In the present painting the figure of the elderly evangelist is depicted slumped over his writing desk as if just roused from sleep by the adolescent angel who rests his hand on the saint’s shoulder. In its strong and evocative narrative conception, it recalls the first Saint Matthew and the Angel which Caravaggio had painted for the Contarelli chapel in San Luigi dei Francesi in Rome. This painting was famously rejected because of its uncomfortable imagery and the perceived indecorous pose of the Saint, and as a result was purchased by Vincenzo Giustiniani, one of the greatest collectors of the day.
A variety of markedly obvious elements from examples of Caravaggio’s works in Rome and Naples can be found in the present painting. These range from a thin beam of light skimming over surfaces in a dark and tenebristic environment, highlighting the texture of the clothes, objects and complexions to sharp chiaroscuro contrasts as well as the “true nature” of the angel’s position - almost intimate in a close, familiar way - which while writing the gospels leans with his left arm on the shoulder of the hunched-up old man, attentive and concentrated, unlike the behaviour of most young students.

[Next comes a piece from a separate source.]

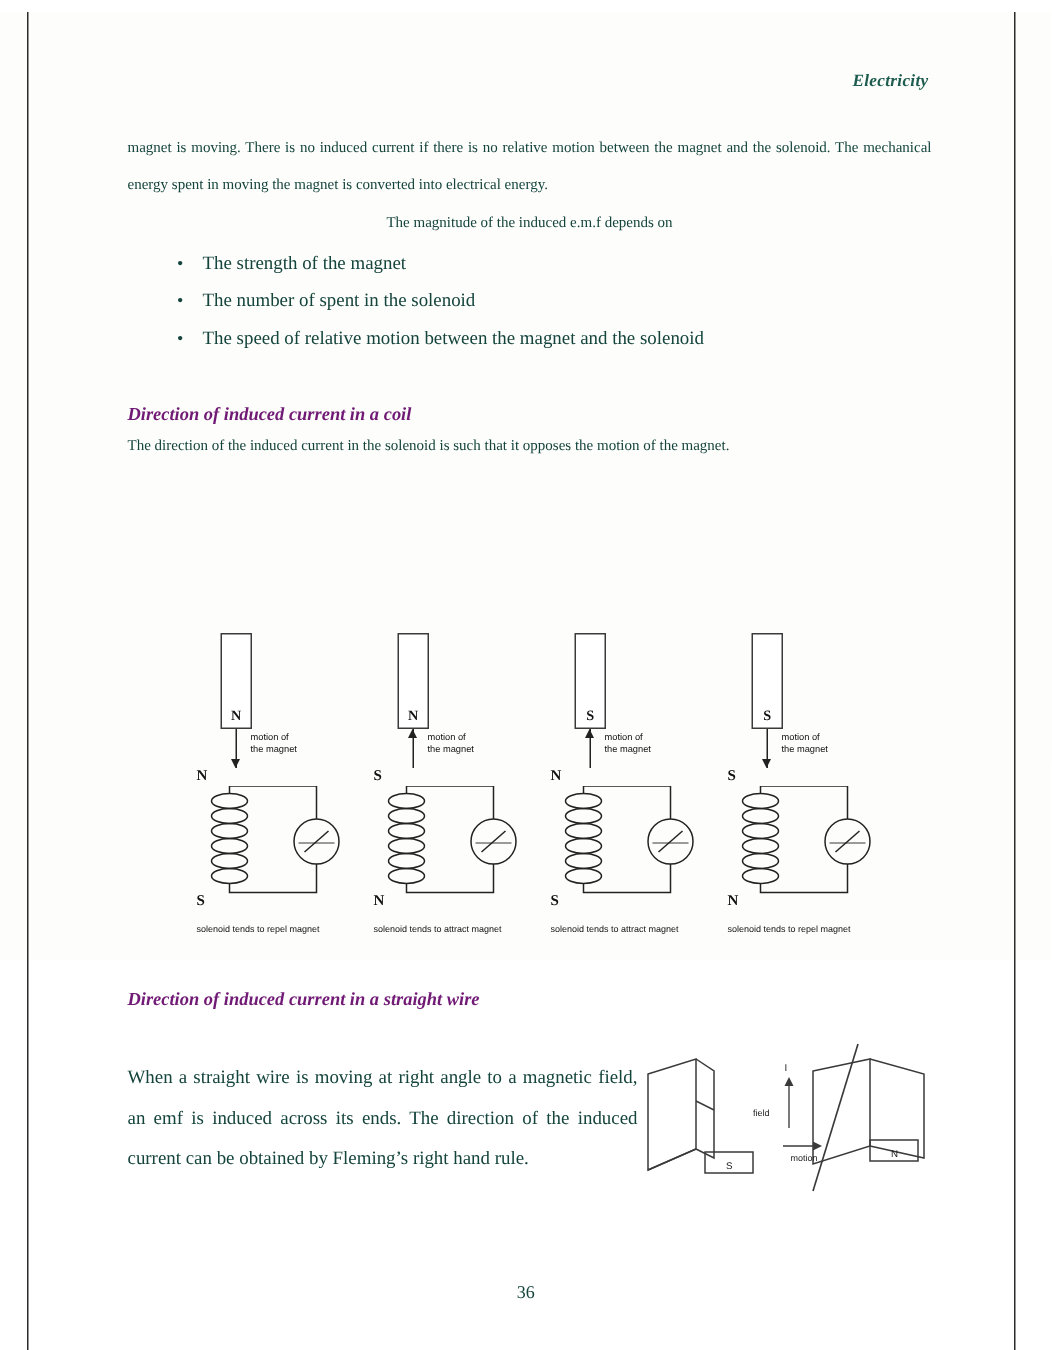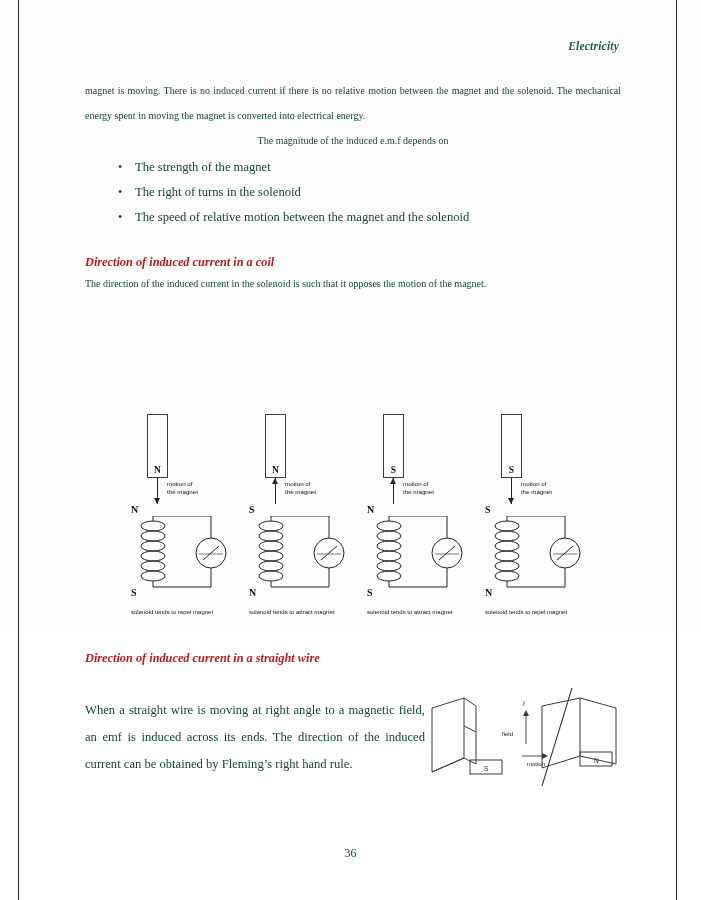"Electricity" .page { top: 0 -> 8px }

The painting shown above has previously been attributed to the work of both Neapolitan artist Battistello Caracciolo and French artist Nicolas Régnier. After initial inspection, the present work was included by Annick Lemoine in her catalogue raisonné on the works of Nicolas Régnier but without a definite attribution to the artist. The work was auctioned at Sotheby’s in 2007 as being by Régnier but it was not reproduced as such in her book, published a year later. From both these deductions however it can be concluded that the painting is probably by a French artist in Rome and can be dated to between 1615 and the early 1620s. Most recently Annick Lemoine has in fact confirmed that she now believes the work to be part of the oeuvre of Nicolas Régnier.